Data extracted from a collection:
************
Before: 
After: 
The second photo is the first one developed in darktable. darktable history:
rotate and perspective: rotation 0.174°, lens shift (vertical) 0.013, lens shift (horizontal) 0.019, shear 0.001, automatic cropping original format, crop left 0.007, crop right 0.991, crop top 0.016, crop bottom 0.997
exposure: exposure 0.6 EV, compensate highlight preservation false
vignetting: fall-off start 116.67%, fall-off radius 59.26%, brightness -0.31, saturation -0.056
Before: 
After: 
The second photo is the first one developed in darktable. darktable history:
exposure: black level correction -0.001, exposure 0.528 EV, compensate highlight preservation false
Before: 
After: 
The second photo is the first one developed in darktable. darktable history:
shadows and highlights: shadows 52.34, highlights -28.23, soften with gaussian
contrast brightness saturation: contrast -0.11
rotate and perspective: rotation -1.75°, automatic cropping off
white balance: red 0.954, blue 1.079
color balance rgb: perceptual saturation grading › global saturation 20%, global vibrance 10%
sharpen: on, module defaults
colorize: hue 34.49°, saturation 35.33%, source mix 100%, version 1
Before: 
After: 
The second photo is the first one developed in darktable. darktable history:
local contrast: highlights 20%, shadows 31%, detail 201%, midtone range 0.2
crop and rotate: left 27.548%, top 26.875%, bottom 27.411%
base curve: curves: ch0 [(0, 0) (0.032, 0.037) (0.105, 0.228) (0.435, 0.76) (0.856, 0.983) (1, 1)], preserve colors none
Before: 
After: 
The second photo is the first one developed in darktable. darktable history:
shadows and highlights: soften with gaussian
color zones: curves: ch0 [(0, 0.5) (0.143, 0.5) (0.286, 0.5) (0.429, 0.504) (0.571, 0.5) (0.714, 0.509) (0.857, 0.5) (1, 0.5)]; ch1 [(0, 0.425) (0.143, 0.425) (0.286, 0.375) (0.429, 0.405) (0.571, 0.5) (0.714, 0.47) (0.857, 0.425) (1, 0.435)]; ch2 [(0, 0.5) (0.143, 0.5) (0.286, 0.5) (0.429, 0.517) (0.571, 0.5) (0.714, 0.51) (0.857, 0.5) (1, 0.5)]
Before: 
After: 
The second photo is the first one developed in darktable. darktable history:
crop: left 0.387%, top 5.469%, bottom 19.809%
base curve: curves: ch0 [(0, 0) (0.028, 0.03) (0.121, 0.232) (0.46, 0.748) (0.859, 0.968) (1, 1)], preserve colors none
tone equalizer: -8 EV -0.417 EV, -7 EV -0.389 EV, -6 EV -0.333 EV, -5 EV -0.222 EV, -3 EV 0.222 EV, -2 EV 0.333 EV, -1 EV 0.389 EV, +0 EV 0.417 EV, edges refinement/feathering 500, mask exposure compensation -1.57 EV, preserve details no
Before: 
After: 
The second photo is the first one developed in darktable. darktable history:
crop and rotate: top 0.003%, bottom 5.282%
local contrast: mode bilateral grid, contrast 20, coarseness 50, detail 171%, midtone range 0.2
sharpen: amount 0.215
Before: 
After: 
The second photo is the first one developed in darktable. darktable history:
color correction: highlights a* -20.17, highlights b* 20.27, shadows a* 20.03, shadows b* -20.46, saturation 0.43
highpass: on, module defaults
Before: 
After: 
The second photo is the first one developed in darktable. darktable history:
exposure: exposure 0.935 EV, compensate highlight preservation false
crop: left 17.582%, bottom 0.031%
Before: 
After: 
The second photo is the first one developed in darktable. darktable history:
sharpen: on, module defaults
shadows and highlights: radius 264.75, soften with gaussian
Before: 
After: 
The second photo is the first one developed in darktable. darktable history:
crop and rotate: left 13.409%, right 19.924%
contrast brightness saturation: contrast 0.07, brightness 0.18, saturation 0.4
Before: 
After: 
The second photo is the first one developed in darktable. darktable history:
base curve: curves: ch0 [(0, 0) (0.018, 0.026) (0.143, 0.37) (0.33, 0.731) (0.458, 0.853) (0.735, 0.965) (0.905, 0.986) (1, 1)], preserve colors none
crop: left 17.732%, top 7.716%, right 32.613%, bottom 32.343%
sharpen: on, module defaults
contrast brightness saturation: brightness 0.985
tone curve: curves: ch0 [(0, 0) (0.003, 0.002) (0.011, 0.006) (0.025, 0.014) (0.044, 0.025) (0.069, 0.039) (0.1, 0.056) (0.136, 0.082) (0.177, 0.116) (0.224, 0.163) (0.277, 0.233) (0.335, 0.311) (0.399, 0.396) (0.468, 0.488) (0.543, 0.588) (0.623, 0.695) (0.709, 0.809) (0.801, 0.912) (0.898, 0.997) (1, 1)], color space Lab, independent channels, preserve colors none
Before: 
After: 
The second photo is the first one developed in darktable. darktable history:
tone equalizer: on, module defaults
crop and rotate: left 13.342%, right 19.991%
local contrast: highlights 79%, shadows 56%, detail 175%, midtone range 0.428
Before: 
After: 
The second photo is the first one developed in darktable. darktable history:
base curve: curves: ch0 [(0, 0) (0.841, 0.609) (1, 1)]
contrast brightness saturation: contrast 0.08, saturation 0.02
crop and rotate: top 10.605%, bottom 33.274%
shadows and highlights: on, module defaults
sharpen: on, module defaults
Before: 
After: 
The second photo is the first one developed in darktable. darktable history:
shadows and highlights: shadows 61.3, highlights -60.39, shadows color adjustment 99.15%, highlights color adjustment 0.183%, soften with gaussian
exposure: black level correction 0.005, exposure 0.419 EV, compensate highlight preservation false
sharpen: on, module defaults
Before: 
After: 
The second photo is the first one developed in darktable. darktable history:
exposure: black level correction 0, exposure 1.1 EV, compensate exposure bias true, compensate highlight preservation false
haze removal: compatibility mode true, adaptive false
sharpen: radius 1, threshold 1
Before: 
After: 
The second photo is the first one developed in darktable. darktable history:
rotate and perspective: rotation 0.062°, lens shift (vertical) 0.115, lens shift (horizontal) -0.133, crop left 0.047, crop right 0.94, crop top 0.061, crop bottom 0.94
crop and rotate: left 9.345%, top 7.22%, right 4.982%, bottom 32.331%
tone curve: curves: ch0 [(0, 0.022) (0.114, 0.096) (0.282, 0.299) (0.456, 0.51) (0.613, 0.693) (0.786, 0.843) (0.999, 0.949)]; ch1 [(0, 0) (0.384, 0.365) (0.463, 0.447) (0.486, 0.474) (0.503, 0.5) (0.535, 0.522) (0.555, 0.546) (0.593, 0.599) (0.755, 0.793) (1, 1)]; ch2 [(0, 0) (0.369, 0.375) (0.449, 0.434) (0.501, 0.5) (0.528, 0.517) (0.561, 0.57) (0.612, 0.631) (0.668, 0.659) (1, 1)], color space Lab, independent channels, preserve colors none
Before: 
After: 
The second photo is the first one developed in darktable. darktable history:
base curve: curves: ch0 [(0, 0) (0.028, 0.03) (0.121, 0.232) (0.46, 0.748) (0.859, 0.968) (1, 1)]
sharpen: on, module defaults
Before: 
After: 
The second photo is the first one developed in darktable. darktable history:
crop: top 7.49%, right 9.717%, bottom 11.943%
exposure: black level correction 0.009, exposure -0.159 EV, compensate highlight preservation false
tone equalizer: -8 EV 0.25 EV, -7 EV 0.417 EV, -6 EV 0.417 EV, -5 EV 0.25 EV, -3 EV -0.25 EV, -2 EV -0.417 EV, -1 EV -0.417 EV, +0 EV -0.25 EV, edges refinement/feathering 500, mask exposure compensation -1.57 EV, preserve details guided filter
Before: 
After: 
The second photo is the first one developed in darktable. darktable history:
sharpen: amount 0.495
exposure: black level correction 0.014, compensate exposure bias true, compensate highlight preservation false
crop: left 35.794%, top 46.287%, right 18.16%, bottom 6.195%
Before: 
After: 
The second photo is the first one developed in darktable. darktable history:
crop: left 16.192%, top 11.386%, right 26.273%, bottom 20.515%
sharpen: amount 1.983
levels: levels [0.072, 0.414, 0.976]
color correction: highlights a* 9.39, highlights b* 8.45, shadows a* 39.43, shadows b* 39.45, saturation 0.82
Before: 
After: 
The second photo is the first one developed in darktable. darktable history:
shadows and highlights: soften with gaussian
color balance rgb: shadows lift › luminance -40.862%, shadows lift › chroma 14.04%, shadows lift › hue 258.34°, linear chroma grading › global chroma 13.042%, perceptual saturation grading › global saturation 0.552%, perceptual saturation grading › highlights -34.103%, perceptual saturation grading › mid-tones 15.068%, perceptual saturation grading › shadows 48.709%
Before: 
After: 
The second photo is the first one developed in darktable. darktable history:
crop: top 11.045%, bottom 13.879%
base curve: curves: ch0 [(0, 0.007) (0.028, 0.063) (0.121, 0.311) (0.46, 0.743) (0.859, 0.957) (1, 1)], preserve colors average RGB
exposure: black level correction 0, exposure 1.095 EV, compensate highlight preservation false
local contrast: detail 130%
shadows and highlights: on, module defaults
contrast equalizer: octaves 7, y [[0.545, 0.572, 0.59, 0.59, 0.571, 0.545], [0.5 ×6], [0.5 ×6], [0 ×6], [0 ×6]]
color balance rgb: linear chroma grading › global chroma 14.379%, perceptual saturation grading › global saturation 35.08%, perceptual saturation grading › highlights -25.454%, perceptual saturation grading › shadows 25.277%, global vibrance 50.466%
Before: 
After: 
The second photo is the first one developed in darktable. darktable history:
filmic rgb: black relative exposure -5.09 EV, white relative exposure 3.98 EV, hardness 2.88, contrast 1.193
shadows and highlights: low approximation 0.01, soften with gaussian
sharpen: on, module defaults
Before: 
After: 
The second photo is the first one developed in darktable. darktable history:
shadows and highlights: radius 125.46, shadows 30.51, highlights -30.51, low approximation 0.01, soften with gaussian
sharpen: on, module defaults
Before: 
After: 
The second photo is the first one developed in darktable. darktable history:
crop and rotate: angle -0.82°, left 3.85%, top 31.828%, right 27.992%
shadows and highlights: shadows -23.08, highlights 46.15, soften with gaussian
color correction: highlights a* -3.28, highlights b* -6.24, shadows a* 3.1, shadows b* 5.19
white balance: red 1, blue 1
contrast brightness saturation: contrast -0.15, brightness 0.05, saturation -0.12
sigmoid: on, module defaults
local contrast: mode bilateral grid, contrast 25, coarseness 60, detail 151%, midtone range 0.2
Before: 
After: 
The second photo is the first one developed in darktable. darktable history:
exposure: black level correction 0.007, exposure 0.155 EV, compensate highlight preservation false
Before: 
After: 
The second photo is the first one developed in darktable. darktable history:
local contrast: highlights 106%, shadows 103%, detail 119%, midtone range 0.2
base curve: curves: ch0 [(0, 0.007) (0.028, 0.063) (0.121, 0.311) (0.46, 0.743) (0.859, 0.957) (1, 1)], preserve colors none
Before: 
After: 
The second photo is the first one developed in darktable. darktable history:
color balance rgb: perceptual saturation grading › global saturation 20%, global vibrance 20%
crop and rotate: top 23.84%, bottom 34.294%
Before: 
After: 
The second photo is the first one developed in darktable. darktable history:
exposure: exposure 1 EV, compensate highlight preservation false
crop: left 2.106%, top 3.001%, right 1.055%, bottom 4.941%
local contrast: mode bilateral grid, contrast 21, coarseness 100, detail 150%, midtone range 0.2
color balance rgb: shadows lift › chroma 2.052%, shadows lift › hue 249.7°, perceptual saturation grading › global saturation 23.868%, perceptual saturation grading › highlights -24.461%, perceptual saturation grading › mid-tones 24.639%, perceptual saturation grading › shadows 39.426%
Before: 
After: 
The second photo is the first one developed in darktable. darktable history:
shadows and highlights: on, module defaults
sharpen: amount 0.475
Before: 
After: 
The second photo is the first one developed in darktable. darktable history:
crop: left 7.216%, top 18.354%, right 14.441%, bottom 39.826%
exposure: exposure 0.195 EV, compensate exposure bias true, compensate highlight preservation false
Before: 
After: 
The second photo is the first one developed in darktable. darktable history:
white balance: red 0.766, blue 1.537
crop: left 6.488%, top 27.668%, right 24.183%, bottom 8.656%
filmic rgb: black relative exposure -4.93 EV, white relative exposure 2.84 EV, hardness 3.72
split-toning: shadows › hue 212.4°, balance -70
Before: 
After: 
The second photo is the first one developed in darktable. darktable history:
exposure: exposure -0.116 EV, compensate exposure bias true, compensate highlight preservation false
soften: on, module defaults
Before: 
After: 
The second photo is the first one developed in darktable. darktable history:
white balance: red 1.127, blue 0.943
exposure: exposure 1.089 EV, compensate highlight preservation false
************
Please copy out the lines from the start of the lines above up to and including the line with "rotate and perspective: rotation 0.174°, lens".

Before: 
After: 
The second photo is the first one developed in darktable. darktable history:
rotate and perspective: rotation 0.174°, lens shift (vertical) 0.013, lens shift (horizontal) 0.019, shear 0.001, automatic cropping original format, crop left 0.007, crop right 0.991, crop top 0.016, crop bottom 0.997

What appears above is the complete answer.